Top of Records to process

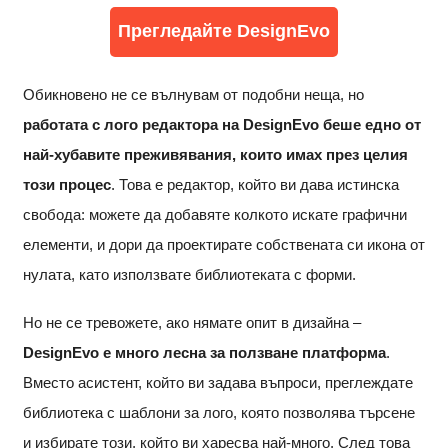
Прегледайте DesignEvo
Обикновено не се вълнувам от подобни неща, но
работата с лого редактора на DesignEvo беше едно от
най-хубавите преживявания, които имах през целия
този процес
. Това е редактор, който ви дава истинска
свобода: можете да добавяте колкото искате графични
елементи, и дори да проектирате собствената си икона от
нулата, като използвате библиотеката с форми.
Но не се тревожете, ако нямате опит в дизайна –
DesignEvo е много лесна за ползване платформа
.
Вместо асистент, който ви задава въпроси, преглеждате
библиотека с шаблони за лого, която позволява търсене
и избирате този, който ви харесва най-много. След това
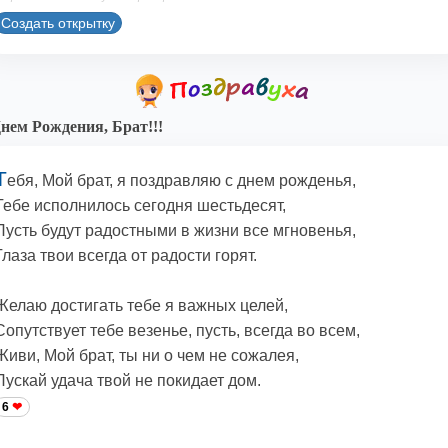
Создать открытку
нем Рождения, Брат!!!
Т
ебя, Мой брат, я поздравляю с днем рожденья,
Тебе исполнилось сегодня шестьдесят,
Пусть будут радостными в жизни все мгновенья,
Глаза твои всегда от радости горят.
Желаю достигать тебе я важных целей,
Сопутствует тебе везенье, пусть, всегда во всем,
Живи, Мой брат, ты ни о чем не сожалея,
Пускай удача твой не покидает дом.
6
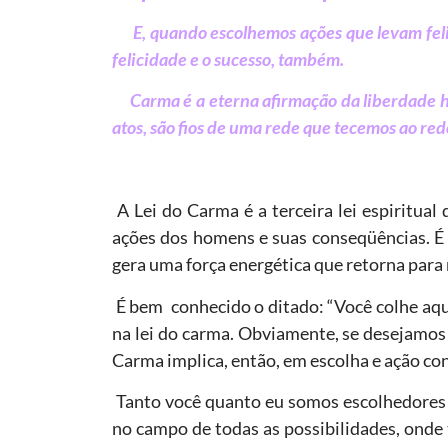
E, quando escolhemos ações que levam feli
felicidade e o sucesso, também.
Carma é a eterna afirmação da liberdade
atos, são fios de uma rede que tecemos ao re
A Lei do Carma é a terceira lei espiritual
ações dos homens e suas conseqüências. É 
gera uma força energética que retorna par
É bem conhecido o ditado: “Você colhe aqui
na lei do carma. Obviamente, se desejamos 
Carma implica, então, em escolha e ação co
Tanto você quanto eu somos escolhedores 
no campo de todas as possibilidades, onde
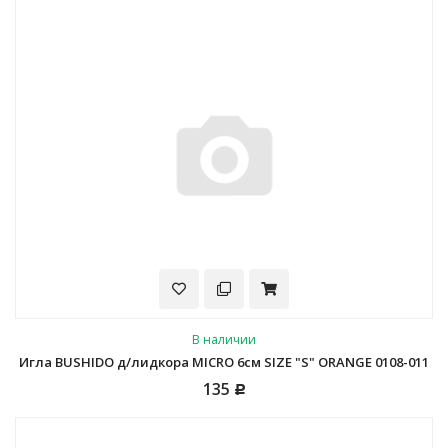
В наличии
Игла BUSHIDO д/лидкора MICRO 6см SIZE "S" ORANGE 0108-011
135
Р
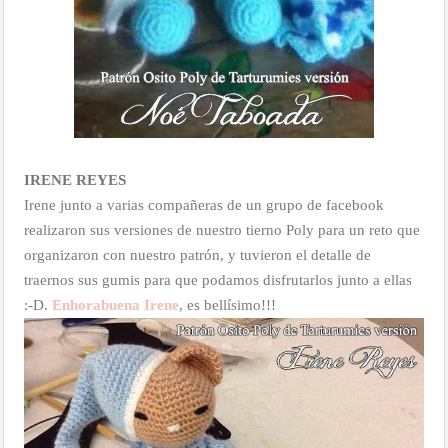
IRENE REYES
Irene junto a varias compañeras de un grupo de facebook
realizaron sus versiones de nuestro tierno Poly para un reto que
organizaron con nuestro patrón, y tuvieron el detalle de
traernos sus gumis para que podamos disfrutarlos junto a ellas
:-D.
Enhorabuena Irene
, es bellísimo!!!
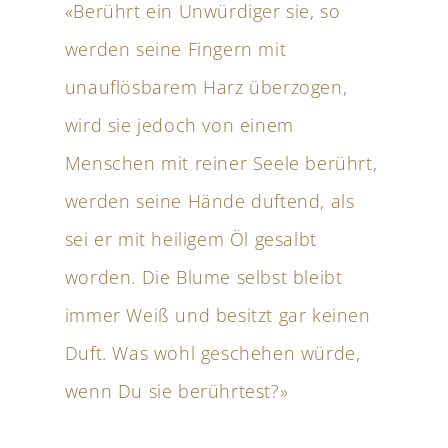
«Berührt ein Unwürdiger sie, so
werden seine Fingern mit
unauflösbarem Harz überzogen,
wird sie jedoch von einem
Menschen mit reiner Seele berührt,
werden seine Hände duftend, als
sei er mit heiligem Öl gesalbt
worden. Die Blume selbst bleibt
immer Weiß und besitzt gar keinen
Duft. Was wohl geschehen würde,
wenn Du sie berührtest?»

Bottom of Records to process

**What you will do**
Nothing but the lines from the start of the records above through the line with "ви дава истинска" should be retyped, each exactly as written; leave out all pictures.

**Output below**
Прегледайте DesignEvo
Обикновено не се вълнувам от подобни неща, но
работата с лого редактора на DesignEvo беше едно от
най-хубавите преживявания, които имах през целия
този процес
. Това е редактор, който ви дава истинска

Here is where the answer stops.